▶ What you are asked to do
Output as a numbered list the lines of the entries that begin at the line containing "## Risk Assessment" and stop after the line containing "- **Component Patterns**: Proven", leaving out blank lines.

Collected data entries
○ ○ ○ ○ ○ ○ ○

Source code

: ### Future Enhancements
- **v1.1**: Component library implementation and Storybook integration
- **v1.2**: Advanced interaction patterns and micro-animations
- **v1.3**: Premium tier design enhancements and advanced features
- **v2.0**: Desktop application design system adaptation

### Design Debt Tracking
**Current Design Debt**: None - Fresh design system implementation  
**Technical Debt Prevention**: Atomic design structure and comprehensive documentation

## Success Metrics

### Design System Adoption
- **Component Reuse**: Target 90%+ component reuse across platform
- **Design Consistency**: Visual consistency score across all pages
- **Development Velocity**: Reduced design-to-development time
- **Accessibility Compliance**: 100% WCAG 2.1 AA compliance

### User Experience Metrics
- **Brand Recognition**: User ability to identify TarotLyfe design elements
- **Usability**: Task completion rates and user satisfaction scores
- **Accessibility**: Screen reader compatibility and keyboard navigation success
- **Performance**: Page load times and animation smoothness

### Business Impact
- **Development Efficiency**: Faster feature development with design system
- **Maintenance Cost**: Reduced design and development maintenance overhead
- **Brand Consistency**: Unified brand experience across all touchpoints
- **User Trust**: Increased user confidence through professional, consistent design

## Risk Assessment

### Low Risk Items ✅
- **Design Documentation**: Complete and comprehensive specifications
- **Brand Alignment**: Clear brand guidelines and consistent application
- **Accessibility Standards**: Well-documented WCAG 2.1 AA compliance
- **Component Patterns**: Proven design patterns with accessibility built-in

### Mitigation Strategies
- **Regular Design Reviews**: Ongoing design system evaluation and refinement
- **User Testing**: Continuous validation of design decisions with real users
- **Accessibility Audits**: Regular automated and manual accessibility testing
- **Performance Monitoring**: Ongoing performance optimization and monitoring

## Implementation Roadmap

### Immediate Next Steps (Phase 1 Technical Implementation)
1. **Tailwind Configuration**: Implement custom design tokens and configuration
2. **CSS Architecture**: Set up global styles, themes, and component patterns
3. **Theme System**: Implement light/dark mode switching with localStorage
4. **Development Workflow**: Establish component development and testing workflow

○ ○ ○ ○ ○ ○ ○

▶ Answer for the task
1. ## Risk Assessment
2. ### Low Risk Items ✅
3. - **Design Documentation**: Complete and comprehensive specifications
4. - **Brand Alignment**: Clear brand guidelines and consistent application
5. - **Accessibility Standards**: Well-documented WCAG 2.1 AA compliance
6. - **Component Patterns**: Proven design patterns with accessibility built-in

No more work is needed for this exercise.